Compliance
Upcoming Data Privacy Law for Russian Employers

Starting September 1, 2025, new rules will apply to how companies handle anonymized personal data in Russia. If you’re an employer or responsible for managing personal data, it’s important to understand what’s changing and what you’ll need to do to stay compliant.


What’s Changing?


From this date, companies that collect and process personal data must be ready to provide a list of anonymized personal data to the Ministry of Digital Development, Communications and Mass Media. This list will be used to build a secure State Information System (SIS) that holds anonymous data for public use.

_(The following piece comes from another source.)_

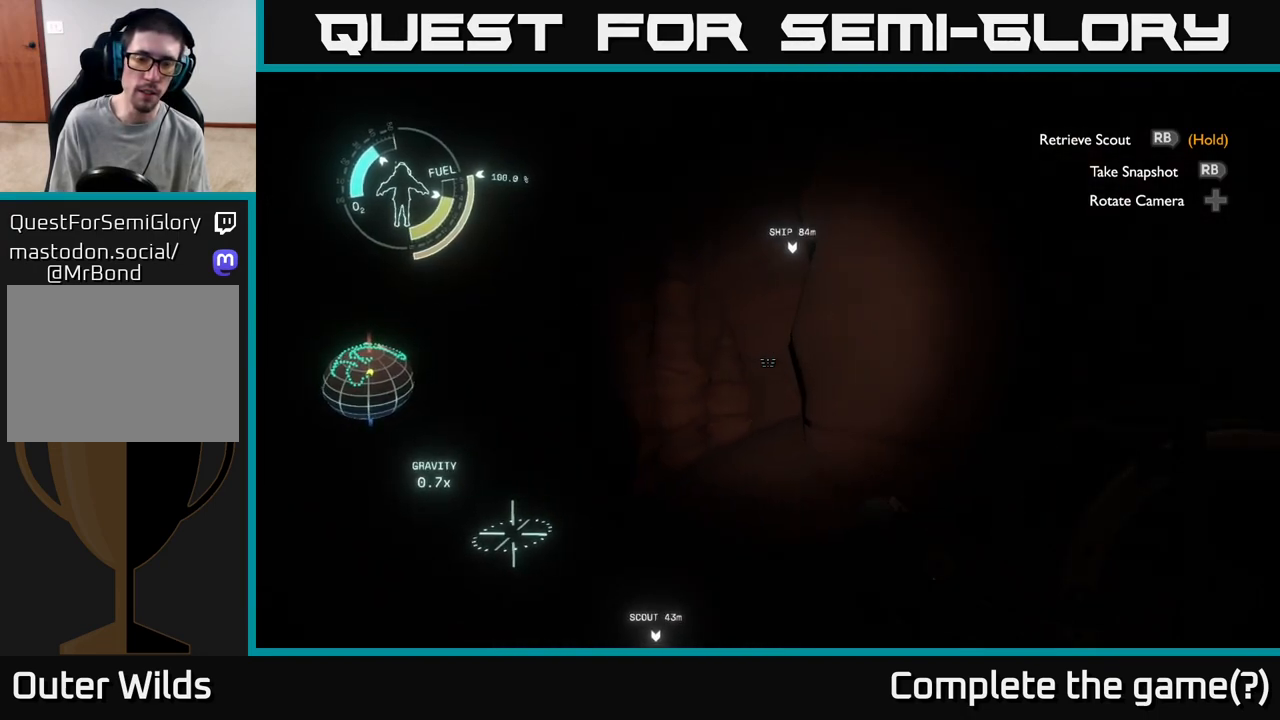
{"buttons": [], "left_stick": "up-left", "right_stick": "right", "events": [[17, "right_stick", "left"], [167, "right_stick", "center"], [333, "right_stick", "right"], [467, "left_stick", "up-left"]]}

The Ministry may send a formal request asking for this information. When that happens, your company must:

  1. Anonymize the relevant data (so it can’t be linked back to specific individuals)
  2. Send it to the SIS within the timeframe provided


Once the data is submitted, it will be stored in a way that makes it impossible to reverse or recover personal identities.


Who Can’t Access This Data?


To protect privacy and national security, the anonymized data in the SIS cannot be shared with:

  1. Foreign individuals or foreign companies
  2. People with criminal records related to extremism or terrorism


What You Should Do Now


If your business handles personal data, now is a good time to:

  1. Review how you collect and store data
  2. Make sure you have the tools to properly anonymize it
  3. Prepare to respond to any future requests from the Ministry


Staying ahead of these changes will help you avoid penalties and keep your data practices in line with the law.